→ **Tarefas e exercícios**:
a) De acordo com o texto sobre a exposição virtual de Ianah Maia, em que data o trabalho foi lançado oficialmente?
b) Cite todos os tipos de conteúdo que, segundo o texto sobre a exposição virtual de Ianah Maia, são postados a cada semana no perfil da artista.

→ **Trecho do documento**:
A artista plástica reflete sobre a quarentena em nova exposição virtual. Com apoio da Lei Aldir Blanc, a iniciativa aborda, sob o olhar feminino e negro, a liquidez das relações afetivas vividas durante o isolamento social. As imagens podem ser vistas em seu Instagram.

Conversas nos stories, festinhas em salas de conferência, interações online… O afeto em tempos de isolamento social ganha novos contornos através da web. A distância entre o real e o virtual e a solidão durante a pandemia são temas que perpassam o novo trabalho da artista plástica pernambucana Ianah Maia – a exposição virtual “Me apaixonei pelo filtro que eu projetei em você”.

Lançado oficialmente em 18 de janeiro, o trabalho vem compilando escritos e pinturas que compõem narrativas poéticas sobre relações afetivas vividas durante o isolamento na pandemia. A cada semana, vídeos, fotos e imagens ilustradas, em diferentes formatos e linguagens, são postados no perfil da artista, poetizando o desafio de viver afetos através de interações virtuais e de períodos de quarentena compartilhada.

O conteúdo formará, até meados de fevereiro, uma exposição virtual com seis poesias visuais sobre a temática.

“Considero importante falar de sentimento, para a gente se entender e ajudar as demais a se entenderem também. Afeto é quase sempre uma ferida para a mulher negra”, relata a artista. Com inspirações verídicas em momentos da quarentena, e no trabalho de artistas como Luedji Luna e da autora e teórica feminista norte-americana Bell Hooks – que defende a lida com o afeto como forma de empoderamento – o projeto lança, sobretudo, uma reflexão sobre a qualidade do afeto vivido em tempos de quarentena e de vida social online.

→ **Dados fornecidos**:
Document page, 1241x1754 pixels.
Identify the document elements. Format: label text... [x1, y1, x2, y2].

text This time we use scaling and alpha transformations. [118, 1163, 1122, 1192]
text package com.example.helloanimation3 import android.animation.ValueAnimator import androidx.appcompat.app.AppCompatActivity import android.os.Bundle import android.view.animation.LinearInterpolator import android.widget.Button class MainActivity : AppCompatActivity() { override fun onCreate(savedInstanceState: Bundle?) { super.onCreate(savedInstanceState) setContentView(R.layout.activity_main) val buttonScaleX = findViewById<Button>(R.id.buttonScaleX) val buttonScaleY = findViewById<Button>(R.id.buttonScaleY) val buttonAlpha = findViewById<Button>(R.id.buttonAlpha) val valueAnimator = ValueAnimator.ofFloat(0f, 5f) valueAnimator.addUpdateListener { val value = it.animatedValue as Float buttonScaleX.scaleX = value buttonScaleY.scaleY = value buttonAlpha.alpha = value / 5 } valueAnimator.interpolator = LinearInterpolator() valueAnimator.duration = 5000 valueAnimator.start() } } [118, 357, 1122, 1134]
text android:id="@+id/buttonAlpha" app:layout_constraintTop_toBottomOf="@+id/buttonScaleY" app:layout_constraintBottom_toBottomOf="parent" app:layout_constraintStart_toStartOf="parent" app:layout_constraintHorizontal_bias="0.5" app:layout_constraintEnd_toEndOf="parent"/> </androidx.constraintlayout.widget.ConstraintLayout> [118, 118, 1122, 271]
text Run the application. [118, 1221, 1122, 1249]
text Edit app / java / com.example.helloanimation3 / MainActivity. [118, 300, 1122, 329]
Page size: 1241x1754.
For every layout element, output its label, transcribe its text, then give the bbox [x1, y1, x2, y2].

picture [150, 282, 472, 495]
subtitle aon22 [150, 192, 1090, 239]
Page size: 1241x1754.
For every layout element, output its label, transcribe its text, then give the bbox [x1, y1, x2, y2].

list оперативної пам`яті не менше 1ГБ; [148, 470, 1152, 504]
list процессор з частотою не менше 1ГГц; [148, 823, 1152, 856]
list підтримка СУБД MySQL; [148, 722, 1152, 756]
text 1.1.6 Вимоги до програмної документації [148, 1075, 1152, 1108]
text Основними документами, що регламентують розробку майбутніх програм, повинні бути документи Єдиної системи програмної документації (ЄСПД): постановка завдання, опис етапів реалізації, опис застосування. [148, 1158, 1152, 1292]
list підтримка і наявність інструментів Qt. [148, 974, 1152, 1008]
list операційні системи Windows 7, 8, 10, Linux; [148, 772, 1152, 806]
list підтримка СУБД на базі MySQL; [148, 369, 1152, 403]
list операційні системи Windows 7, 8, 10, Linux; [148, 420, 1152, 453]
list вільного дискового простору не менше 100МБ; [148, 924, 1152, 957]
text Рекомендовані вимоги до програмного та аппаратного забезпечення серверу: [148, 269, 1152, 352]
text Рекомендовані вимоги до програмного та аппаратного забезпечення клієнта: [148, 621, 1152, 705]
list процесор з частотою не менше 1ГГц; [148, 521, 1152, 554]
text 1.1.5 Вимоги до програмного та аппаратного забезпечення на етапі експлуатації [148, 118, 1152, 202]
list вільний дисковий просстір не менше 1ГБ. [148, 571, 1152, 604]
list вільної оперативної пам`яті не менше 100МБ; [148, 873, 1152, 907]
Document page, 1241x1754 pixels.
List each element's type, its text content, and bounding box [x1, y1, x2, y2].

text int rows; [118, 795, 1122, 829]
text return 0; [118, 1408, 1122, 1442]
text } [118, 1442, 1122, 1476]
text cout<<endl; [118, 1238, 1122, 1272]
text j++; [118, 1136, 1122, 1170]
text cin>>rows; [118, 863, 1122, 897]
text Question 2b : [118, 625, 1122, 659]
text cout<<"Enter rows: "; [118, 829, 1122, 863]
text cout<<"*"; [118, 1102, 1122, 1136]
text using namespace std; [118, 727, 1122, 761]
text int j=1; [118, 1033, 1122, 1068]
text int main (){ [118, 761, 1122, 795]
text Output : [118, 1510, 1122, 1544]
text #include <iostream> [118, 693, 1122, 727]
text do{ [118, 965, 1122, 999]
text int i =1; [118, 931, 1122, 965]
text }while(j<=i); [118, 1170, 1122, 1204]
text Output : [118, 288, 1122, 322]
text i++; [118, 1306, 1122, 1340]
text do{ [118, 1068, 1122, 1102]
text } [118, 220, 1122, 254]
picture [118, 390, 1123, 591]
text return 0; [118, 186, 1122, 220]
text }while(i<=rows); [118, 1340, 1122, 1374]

→ **Soluções das tarefas**:
a) Em 18 de janeiro.

b) Vídeos, fotos e imagens ilustradas.